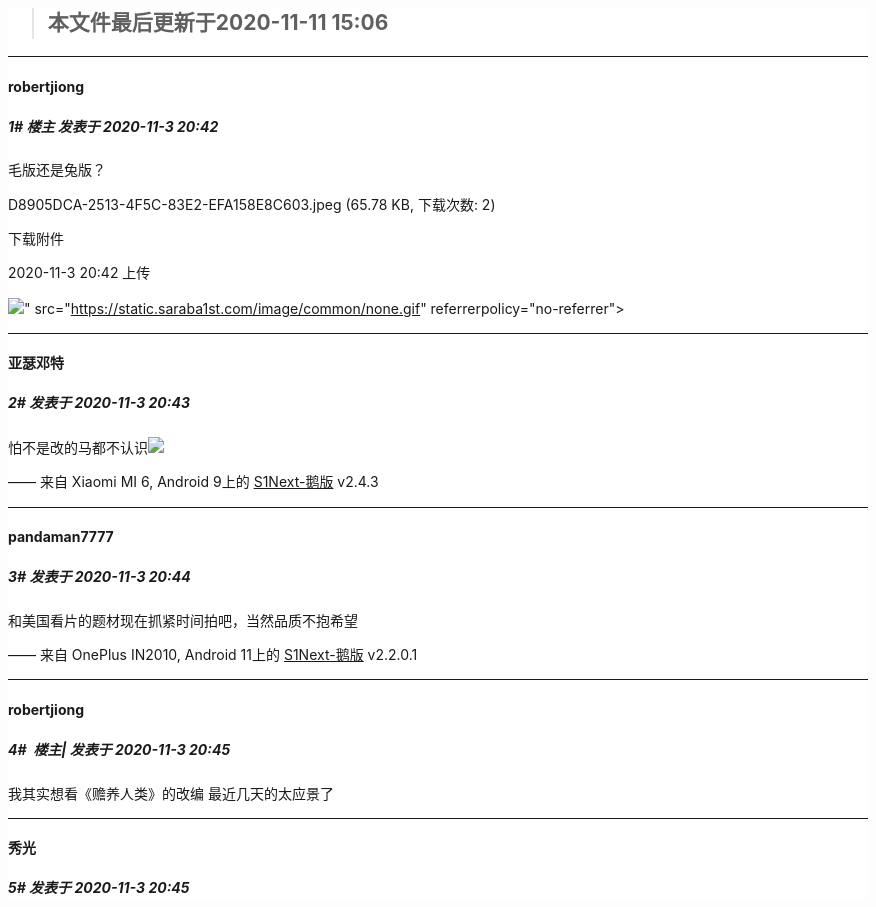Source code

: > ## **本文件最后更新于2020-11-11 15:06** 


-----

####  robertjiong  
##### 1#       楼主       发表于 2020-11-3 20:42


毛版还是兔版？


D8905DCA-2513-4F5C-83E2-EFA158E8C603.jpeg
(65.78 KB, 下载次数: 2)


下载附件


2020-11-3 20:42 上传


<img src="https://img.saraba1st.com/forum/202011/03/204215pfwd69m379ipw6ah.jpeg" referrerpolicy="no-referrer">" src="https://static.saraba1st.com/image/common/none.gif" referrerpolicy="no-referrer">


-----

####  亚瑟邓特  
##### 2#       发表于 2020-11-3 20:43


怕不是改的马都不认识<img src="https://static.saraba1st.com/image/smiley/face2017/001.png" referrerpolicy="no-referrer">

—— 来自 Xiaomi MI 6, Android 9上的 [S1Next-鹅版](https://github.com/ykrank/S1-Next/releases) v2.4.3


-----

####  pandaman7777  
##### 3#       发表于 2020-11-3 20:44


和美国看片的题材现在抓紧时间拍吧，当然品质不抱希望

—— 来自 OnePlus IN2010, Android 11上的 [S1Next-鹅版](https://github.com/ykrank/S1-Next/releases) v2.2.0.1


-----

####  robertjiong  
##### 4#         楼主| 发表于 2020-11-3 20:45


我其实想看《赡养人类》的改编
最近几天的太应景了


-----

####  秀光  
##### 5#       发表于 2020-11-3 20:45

——————————

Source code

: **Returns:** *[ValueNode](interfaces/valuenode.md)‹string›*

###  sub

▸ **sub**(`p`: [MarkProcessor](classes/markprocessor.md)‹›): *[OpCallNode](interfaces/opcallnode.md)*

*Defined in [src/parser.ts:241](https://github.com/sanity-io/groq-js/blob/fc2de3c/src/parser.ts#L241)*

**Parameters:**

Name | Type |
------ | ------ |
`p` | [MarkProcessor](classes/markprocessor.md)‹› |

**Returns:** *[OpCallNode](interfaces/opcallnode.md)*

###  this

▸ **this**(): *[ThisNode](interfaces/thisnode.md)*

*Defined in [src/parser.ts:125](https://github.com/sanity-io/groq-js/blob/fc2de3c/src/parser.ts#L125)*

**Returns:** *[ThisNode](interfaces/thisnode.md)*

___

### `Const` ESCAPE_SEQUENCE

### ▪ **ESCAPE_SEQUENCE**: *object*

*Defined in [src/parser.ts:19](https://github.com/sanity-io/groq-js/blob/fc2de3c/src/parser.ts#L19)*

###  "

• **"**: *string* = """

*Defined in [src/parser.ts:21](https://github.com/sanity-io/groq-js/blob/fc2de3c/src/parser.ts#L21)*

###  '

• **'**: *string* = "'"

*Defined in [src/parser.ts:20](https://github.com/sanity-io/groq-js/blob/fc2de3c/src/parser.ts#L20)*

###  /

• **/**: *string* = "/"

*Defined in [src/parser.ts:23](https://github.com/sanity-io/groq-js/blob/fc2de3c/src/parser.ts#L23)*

——————————

*Instructions for the task*: For each line above that contains "static", make a copy.

*Output below*:
<img src="https://img.saraba1st.com/forum/202011/03/204215pfwd69m379ipw6ah.jpeg" referrerpolicy="no-referrer">" src="https://static.saraba1st.com/image/common/none.gif" referrerpolicy="no-referrer">
怕不是改的马都不认识<img src="https://static.saraba1st.com/image/smiley/face2017/001.png" referrerpolicy="no-referrer">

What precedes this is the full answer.